━━ Records to use

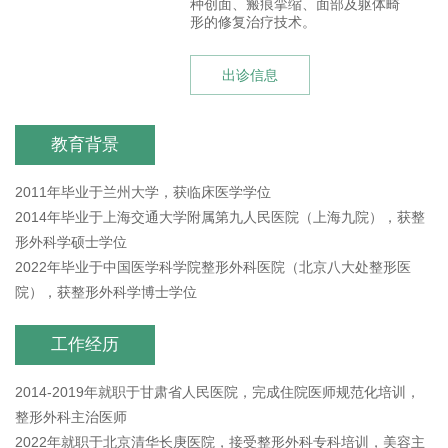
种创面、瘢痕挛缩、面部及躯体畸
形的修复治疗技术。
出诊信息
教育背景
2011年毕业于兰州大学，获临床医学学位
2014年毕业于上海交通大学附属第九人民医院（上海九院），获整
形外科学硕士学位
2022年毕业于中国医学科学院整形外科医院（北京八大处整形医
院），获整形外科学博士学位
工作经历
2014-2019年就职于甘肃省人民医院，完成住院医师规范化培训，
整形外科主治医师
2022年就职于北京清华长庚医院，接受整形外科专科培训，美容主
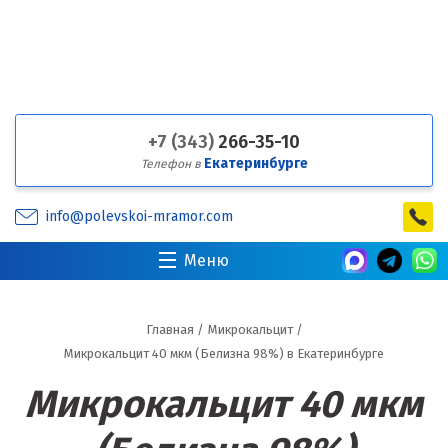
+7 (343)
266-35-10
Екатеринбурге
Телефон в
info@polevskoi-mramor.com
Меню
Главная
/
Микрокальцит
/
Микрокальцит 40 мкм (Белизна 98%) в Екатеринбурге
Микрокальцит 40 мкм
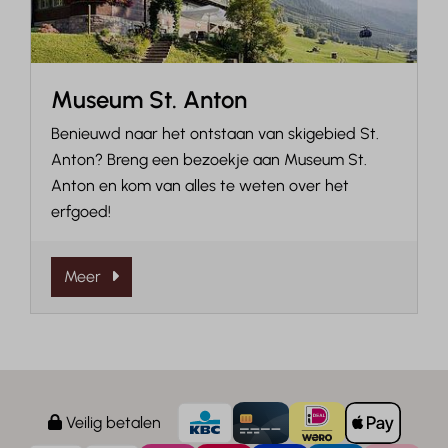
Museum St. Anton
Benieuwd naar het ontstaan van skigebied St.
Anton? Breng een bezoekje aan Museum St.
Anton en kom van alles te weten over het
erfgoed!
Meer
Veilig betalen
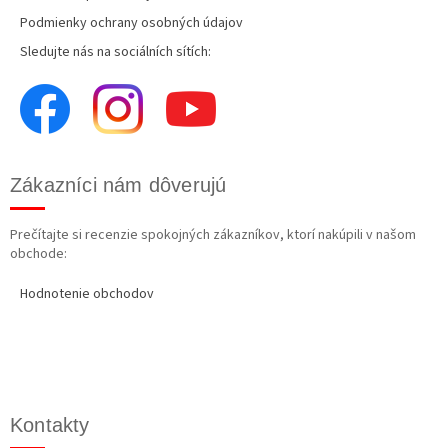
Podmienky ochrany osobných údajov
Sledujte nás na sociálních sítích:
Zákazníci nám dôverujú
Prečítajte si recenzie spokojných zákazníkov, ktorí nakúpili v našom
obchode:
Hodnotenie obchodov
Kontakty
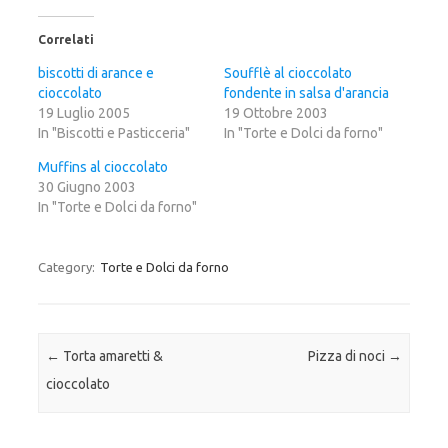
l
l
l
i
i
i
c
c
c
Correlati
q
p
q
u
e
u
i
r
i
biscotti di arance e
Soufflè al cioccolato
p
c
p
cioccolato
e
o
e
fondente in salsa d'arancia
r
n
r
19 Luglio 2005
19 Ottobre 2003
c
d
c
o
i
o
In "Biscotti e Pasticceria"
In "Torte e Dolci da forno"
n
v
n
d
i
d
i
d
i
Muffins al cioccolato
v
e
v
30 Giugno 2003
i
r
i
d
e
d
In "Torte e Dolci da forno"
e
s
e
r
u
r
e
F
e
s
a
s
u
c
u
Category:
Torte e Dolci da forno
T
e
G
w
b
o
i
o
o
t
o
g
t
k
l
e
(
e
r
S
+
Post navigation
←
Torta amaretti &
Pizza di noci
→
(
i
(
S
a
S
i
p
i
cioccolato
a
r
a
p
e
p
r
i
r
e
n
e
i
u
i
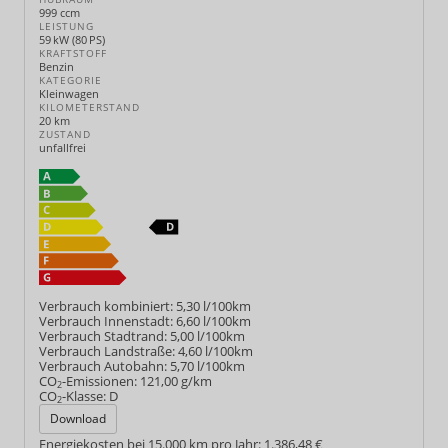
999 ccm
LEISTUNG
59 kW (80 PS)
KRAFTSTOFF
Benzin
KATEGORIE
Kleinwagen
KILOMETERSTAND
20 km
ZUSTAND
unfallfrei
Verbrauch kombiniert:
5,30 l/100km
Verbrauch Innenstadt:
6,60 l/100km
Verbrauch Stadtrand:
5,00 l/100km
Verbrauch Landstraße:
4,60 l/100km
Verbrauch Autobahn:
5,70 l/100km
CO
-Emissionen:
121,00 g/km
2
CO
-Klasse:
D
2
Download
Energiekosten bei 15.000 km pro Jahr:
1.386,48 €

━━━━
━━ Records to use

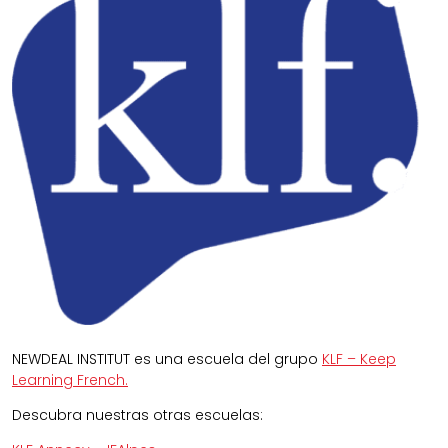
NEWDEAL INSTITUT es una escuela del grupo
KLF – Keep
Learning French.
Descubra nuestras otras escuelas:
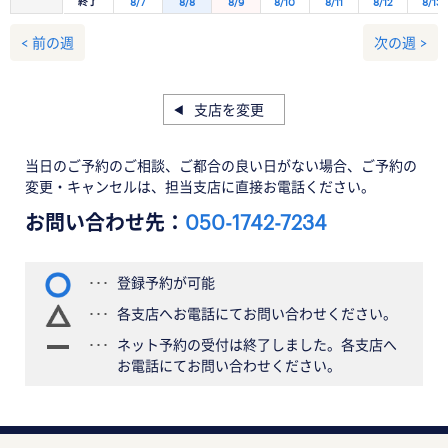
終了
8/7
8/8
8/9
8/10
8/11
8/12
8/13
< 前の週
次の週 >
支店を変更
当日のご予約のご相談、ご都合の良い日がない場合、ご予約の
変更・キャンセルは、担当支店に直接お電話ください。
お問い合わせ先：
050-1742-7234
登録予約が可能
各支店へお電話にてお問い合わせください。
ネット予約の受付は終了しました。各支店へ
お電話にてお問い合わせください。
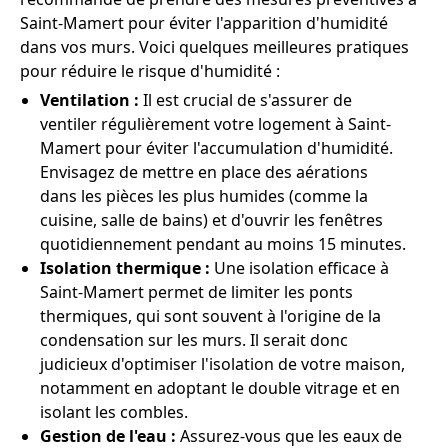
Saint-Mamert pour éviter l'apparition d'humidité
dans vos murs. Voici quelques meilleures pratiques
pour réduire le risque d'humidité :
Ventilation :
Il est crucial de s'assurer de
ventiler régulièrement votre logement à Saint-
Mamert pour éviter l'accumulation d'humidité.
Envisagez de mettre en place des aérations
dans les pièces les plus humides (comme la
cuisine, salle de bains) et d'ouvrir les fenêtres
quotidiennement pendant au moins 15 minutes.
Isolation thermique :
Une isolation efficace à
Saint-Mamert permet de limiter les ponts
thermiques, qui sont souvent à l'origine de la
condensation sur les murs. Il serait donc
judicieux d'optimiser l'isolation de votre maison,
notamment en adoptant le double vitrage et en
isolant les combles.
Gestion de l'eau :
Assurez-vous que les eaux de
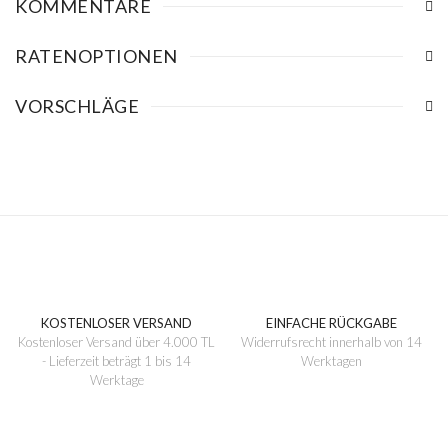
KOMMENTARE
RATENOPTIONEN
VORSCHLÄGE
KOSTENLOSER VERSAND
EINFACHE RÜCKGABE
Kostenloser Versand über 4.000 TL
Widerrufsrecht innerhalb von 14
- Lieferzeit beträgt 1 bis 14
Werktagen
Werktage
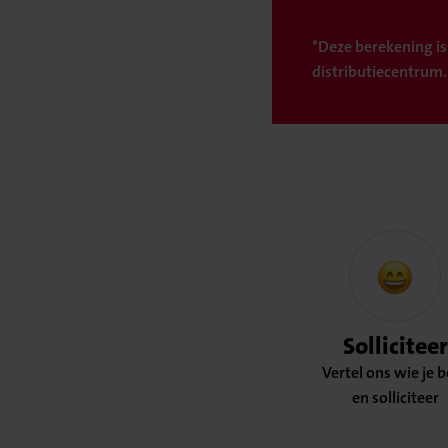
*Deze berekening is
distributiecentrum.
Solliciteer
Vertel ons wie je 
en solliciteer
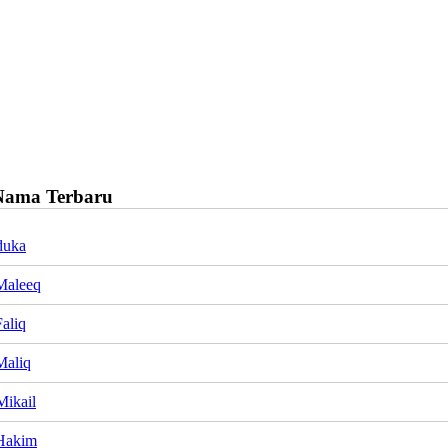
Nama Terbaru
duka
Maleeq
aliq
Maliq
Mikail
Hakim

━━━━

## What to produce
Copy out the material word for word, starting with the line that contains "Saint-Mamert pour éviter" and continuing through the line that contains "thermiques, qui sont".

## Response
Saint-Mamert pour éviter l'apparition d'humidité
dans vos murs. Voici quelques meilleures pratiques
pour réduire le risque d'humidité :
Ventilation :
Il est crucial de s'assurer de
ventiler régulièrement votre logement à Saint-
Mamert pour éviter l'accumulation d'humidité.
Envisagez de mettre en place des aérations
dans les pièces les plus humides (comme la
cuisine, salle de bains) et d'ouvrir les fenêtres
quotidiennement pendant au moins 15 minutes.
Isolation thermique :
Une isolation efficace à
Saint-Mamert permet de limiter les ponts
thermiques, qui sont souvent à l'origine de la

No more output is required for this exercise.